Tapi kini, wanita itu tidak mampu berbuat apa-apa untuk membantu sang anak. Sebab, mengenal sosok Celine yang selalu Kievara ceritakan itu saja tidak, lantas bagaimana caranya bisa menghubunginya?

"Kiev mau ketemu Celine, ya, sayang? Kalau gitu harus cepat sembuh ya...". Ucap sang Mami lembut, mencoba mengajak anak lelakinya itu berbicara.

Kening Kievara berkerut seketika, alisnya ikut saling menaut. Dengan perlahan, Maminya mengelus lembut dada Kievara, berupaya menenangkan gelisah yang terus tercipta disana. Ikatan batin itu begitu nyata, membuat keduanya bisa merasakan apa yang tidak bisa terucap. Dan bagai sihir, sentuhan perlahan itu berhasil mengantarkan Kievara hingga tenang dan tak lagi meracau.

Detik selanjutnya, dengkuran halus mulai terdengar, membuat sang Mami bernafas lega. Dari luar, suara ketukan lain terdengar, membuat wanita yang masih berjaga di kasur Kievara menoleh.

"Gimana keadaannya, Mi?". Ucap Papi Kievara dari balik pintu, yang selanjutnya berjalan masuk perlahan, takut membangunkan sang anak. "Papi langsung buru-buru cari flight begitu dengar. Takut Kiev kenapa-kenapa. Apa kata dokter?".

"Kiev kena tifus, Pi, lambungnya juga ada luka. Katanya dia kecapekan banget, terus makannya juga gak teratur sampai lambungnya luka. Tadi, dokter suggest untuk dirawat di rumah sakit, tapi Kievara sempat bangun dan seperti nolak. Jadi, Mami putusin untuk dipasang infus dulu sementara dan perlengkapan seadanya disini. Nanti kalau gak ada perkembangan, baru dirawat inap". Balas sang Mami dengan tatapan sendu, menatap kearah anak mereka.
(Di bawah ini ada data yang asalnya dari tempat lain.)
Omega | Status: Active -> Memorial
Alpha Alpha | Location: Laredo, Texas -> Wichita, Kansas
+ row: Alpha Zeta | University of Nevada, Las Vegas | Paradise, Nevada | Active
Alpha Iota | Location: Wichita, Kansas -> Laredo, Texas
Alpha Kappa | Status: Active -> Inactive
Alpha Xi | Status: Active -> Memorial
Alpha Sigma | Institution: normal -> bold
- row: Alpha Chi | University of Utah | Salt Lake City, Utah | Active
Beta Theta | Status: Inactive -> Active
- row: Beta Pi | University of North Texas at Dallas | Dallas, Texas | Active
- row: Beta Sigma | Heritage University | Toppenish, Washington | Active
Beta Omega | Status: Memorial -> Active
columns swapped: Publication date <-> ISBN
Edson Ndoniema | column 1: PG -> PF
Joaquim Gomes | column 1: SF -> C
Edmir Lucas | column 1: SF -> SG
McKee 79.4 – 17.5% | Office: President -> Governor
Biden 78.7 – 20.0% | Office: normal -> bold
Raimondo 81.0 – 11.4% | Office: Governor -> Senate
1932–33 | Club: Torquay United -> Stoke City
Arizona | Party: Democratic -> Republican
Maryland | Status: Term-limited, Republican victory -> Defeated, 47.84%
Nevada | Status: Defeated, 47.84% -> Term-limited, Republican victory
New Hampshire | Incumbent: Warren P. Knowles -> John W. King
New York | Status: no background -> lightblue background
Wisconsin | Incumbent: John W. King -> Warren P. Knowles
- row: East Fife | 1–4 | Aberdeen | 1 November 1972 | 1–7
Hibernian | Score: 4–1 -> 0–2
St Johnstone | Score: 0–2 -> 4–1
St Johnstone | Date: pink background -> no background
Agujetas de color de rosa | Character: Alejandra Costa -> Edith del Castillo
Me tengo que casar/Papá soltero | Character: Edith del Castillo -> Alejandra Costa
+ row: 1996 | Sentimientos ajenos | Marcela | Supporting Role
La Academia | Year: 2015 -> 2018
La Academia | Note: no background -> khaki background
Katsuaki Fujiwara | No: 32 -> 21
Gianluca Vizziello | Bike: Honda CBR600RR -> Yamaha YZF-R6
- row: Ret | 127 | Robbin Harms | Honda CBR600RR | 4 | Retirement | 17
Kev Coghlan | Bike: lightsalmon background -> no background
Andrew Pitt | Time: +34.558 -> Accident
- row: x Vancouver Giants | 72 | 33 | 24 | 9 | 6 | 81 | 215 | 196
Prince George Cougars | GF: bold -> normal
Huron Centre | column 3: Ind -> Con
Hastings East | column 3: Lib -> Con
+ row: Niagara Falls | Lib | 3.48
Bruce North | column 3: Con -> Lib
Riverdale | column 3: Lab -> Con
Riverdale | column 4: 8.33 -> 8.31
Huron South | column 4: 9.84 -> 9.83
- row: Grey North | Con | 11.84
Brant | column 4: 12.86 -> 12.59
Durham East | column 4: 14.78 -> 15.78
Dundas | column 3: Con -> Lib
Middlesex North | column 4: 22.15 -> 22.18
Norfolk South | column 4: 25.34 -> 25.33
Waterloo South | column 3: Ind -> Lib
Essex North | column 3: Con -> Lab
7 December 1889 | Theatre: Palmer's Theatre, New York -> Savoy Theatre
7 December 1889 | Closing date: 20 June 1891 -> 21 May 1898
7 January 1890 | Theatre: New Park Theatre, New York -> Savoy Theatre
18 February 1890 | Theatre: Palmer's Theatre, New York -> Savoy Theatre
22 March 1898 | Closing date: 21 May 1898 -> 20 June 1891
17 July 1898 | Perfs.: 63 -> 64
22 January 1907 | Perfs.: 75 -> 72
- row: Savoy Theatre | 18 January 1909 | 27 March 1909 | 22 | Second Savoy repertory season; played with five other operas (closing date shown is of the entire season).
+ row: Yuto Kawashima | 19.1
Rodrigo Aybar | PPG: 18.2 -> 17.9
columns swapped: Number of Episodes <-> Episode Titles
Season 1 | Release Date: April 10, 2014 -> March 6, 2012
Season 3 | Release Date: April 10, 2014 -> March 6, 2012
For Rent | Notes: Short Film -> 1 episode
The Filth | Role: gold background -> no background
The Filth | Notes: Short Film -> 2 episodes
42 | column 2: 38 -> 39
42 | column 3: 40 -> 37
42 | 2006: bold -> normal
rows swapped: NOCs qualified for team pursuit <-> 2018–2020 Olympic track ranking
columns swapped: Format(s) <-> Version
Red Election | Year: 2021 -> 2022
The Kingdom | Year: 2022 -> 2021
Lelaki yang berdiri di samping kasur Kievara itu menghela nafasnya. Selanjutnya, Papi Kievara memutuskan untuk memeluk sang istri, sebab mengetahui betul betapa kuatnya ikatan batin antara dua manusia di hadapannya. "Ya sudah, gak apa. Kita jagain bareng ya, Mi. Mami jangan kecapekan".

"Kerjaan Papi gimana?". Balas sang wanita bingung.

Papi Kievara menggeleng. "Kievara lebih penting dari pada itu semua. Bisa Papi urus nanti waktu dia sudah sembuh. Sudah, Mami gak usah pikirin itu".

Pada akhirnya, sang wanita mengangguk. Keduanya masih terus saling memeluk, menguatkan satu sama lain untuk anak mereka. Bukan hal yang berlebihan memang, sebab selama ini, selama mereka hidup di dunia, Kievara memang selalu menjadi anak lelaki mereka yang ceria dan jarang sakit sampai seperti ini.

Baru kali ini, Kievara sampai tergeletak tak berdaya di kasur, kehilangan nyaris seluruh tenaganya untuk sekedar membuka mata.